----- Data provided -----
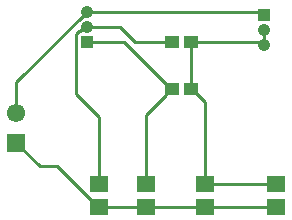
<source format=gtl>
G04*
G04 #@! TF.GenerationSoftware,Altium Limited,Altium Designer,25.2.1 (25)*
G04*
G04 Layer_Physical_Order=1*
G04 Layer_Color=255*
%FSLAX44Y44*%
%MOMM*%
G71*
G04*
G04 #@! TF.SameCoordinates,E59C81FF-183B-4B4C-A30A-65E7F72278B8*
G04*
G04*
G04 #@! TF.FilePolarity,Positive*
G04*
G01*
G75*
%ADD12R,1.2065X1.0582*%
%ADD13R,1.5500X1.3500*%
%ADD17R,1.0500X1.0500*%
%ADD18C,1.0500*%
%ADD19C,0.2540*%
%ADD20C,1.5500*%
%ADD21R,1.5500X1.5500*%
D12*
X178259Y170000D02*
D03*
X161741D02*
D03*
Y210000D02*
D03*
X178259D02*
D03*
D13*
X250000Y89750D02*
D03*
Y70250D02*
D03*
X190000Y89750D02*
D03*
Y70250D02*
D03*
X140000Y89750D02*
D03*
Y70250D02*
D03*
X100000Y89750D02*
D03*
Y70250D02*
D03*
D17*
X240000Y232700D02*
D03*
X90000Y210000D02*
D03*
D18*
X240000Y220000D02*
D03*
Y207300D02*
D03*
X90000Y222700D02*
D03*
Y235400D02*
D03*
D19*
X240000Y207300D02*
Y220000D01*
X190000Y70250D02*
X250000D01*
X140000D02*
X190000D01*
X100000D02*
X140000D01*
X30000Y124600D02*
X50000Y104600D01*
X30000Y150000D02*
Y175513D01*
X130916Y210000D02*
X161741D01*
X118216Y222700D02*
X130916Y210000D01*
X90000Y222700D02*
X118216D01*
X100000Y89750D02*
Y146499D01*
X80940Y165559D02*
X100000Y146499D01*
X80940Y165559D02*
Y216828D01*
X83172Y219060D01*
X84206D01*
X87846Y222700D01*
X90000D01*
X140000Y89750D02*
Y148259D01*
X156979Y165238D01*
Y165979D01*
X161000Y170000D01*
X161741D01*
X121000Y210000D02*
X161000Y170000D01*
X90000Y210000D02*
X121000D01*
X237300Y235400D02*
X240000Y232700D01*
X90000Y235400D02*
X237300D01*
X89887D02*
X90000D01*
X30000Y175513D02*
X89887Y235400D01*
X237846Y207300D02*
X240000D01*
X235146Y210000D02*
X237846Y207300D01*
X178259Y210000D02*
X235146D01*
X178259Y170000D02*
Y210000D01*
X179000Y170000D02*
X190000Y159000D01*
Y89750D02*
Y159000D01*
Y89750D02*
X250000D01*
X99000Y70250D02*
X100000D01*
X64650Y104600D02*
X99000Y70250D01*
X50000Y104600D02*
X64650D01*
D20*
X30000Y150000D02*
D03*
D21*
Y124600D02*
D03*
M02*

</source>
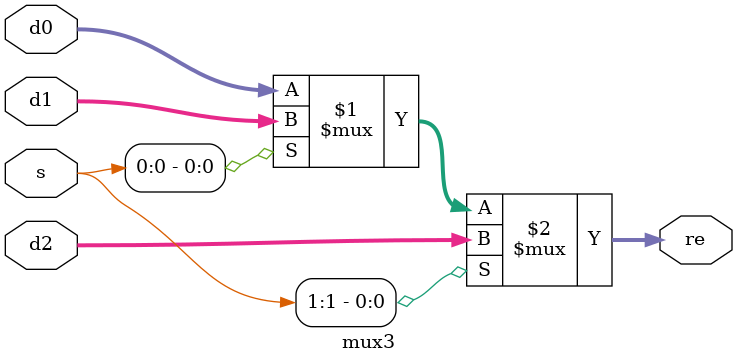
<source format=v>
`timescale 1ns / 1ps

module mux3 #(parameter WIDTH = 8)
(
	input [WIDTH-1:0]d0,d1,d2,
	input [1:0]s,
	output [WIDTH-1:0]re);

assign re = s[1] ? d2 : (s[0] ? d1 : d0);

endmodule 
</source>
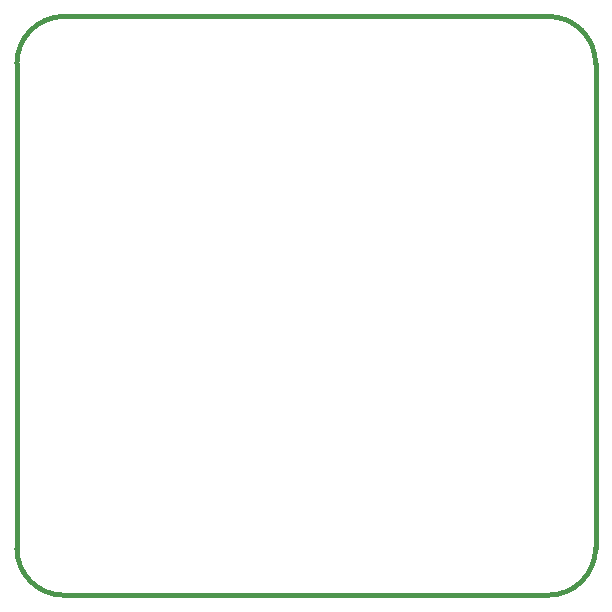
<source format=gko>
%TF.GenerationSoftware,KiCad,Pcbnew,(6.0.1)*%
%TF.CreationDate,2022-06-02T15:46:37-04:00*%
%TF.ProjectId,QTPy49,51545079-3439-42e6-9b69-6361645f7063,rev?*%
%TF.SameCoordinates,Original*%
%TF.FileFunction,Profile,NP*%
%FSLAX46Y46*%
G04 Gerber Fmt 4.6, Leading zero omitted, Abs format (unit mm)*
G04 Created by KiCad (PCBNEW (6.0.1)) date 2022-06-02 15:46:37*
%MOMM*%
%LPD*%
G01*
G04 APERTURE LIST*
%TA.AperFunction,Profile*%
%ADD10C,0.381000*%
%TD*%
G04 APERTURE END LIST*
D10*
X-1Y-45000000D02*
G75*
G03*
X4000000Y-49000000I3973511J-26489D01*
G01*
X49000000Y-45000000D02*
X49000000Y-4000000D01*
X45000000Y-48999998D02*
G75*
G03*
X49000000Y-45000000I2J3999998D01*
G01*
X4000000Y-2D02*
G75*
G03*
X0Y-4000000I-2J-3999998D01*
G01*
X4000000Y-49000000D02*
X45000000Y-49000000D01*
X45000000Y0D02*
X4000000Y0D01*
X0Y-4000000D02*
X0Y-45000000D01*
X48999998Y-4000000D02*
G75*
G03*
X45000000Y0I-3999998J2D01*
G01*
M02*

</source>
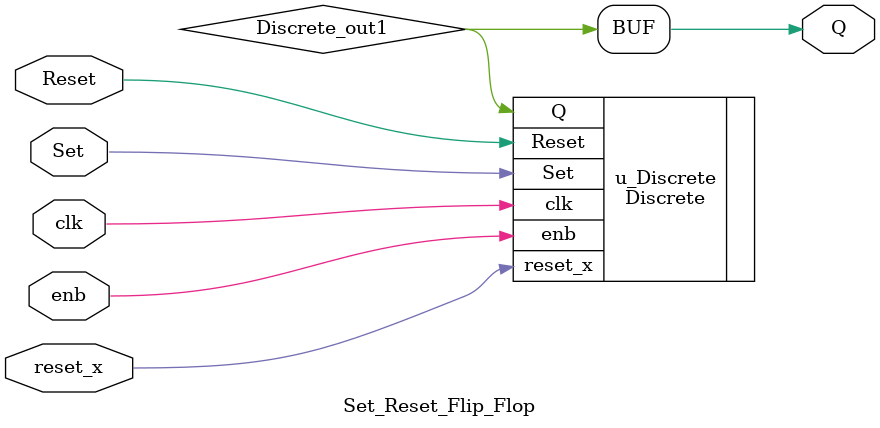
<source format=v>



`timescale 1 ns / 1 ns

module Set_Reset_Flip_Flop
          (clk,
           reset_x,
           enb,
           Set,
           Reset,
           Q);


  input   clk;
  input   reset_x;
  input   enb;
  input   Set;
  input   Reset;
  output  Q;


  wire Discrete_out1;


  Discrete u_Discrete (.clk(clk),
                       .reset_x(reset_x),
                       .enb(enb),
                       .Set(Set),
                       .Reset(Reset),
                       .Q(Discrete_out1)
                       );

  assign Q = Discrete_out1;

endmodule  // Set_Reset_Flip_Flop


</source>
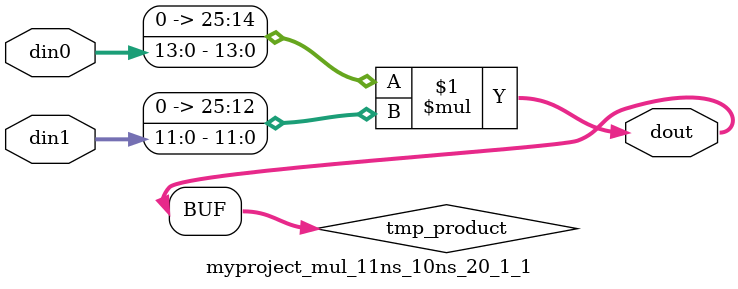
<source format=v>

`timescale 1 ns / 1 ps

 module myproject_mul_11ns_10ns_20_1_1(din0, din1, dout);
parameter ID = 1;
parameter NUM_STAGE = 0;
parameter din0_WIDTH = 14;
parameter din1_WIDTH = 12;
parameter dout_WIDTH = 26;

input [din0_WIDTH - 1 : 0] din0; 
input [din1_WIDTH - 1 : 0] din1; 
output [dout_WIDTH - 1 : 0] dout;

wire signed [dout_WIDTH - 1 : 0] tmp_product;
























assign tmp_product = $signed({1'b0, din0}) * $signed({1'b0, din1});











assign dout = tmp_product;





















endmodule

</source>
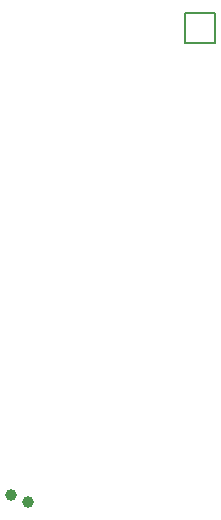
<source format=gbr>
%TF.GenerationSoftware,KiCad,Pcbnew,(6.0.8)*%
%TF.CreationDate,2022-12-27T02:43:28+02:00*%
%TF.ProjectId,lazy_ferris-rounded_final,6c617a79-5f66-4657-9272-69732d726f75,v1.0.0*%
%TF.SameCoordinates,Original*%
%TF.FileFunction,Legend,Bot*%
%TF.FilePolarity,Positive*%
%FSLAX46Y46*%
G04 Gerber Fmt 4.6, Leading zero omitted, Abs format (unit mm)*
G04 Created by KiCad (PCBNEW (6.0.8)) date 2022-12-27 02:43:28*
%MOMM*%
%LPD*%
G01*
G04 APERTURE LIST*
%ADD10C,0.150000*%
%ADD11C,1.000000*%
G04 APERTURE END LIST*
D10*
%TO.C,MCU1*%
X116600000Y34240000D02*
X119140000Y34240000D01*
X119140000Y31700000D02*
X119140000Y34240000D01*
X116600000Y34240000D02*
X116600000Y31700000D01*
X116600000Y31700000D02*
X119140000Y31700000D01*
%TD*%
D11*
%TO.C,*%
X103264805Y-7127840D03*
X101878985Y-6553814D03*
%TD*%
M02*

</source>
-----
§ **Request**
Every line of the records containing the word "wire" must appear in the answer.

§ **Result of this exercise**
  wire Discrete_out1;
wire signed [dout_WIDTH - 1 : 0] tmp_product;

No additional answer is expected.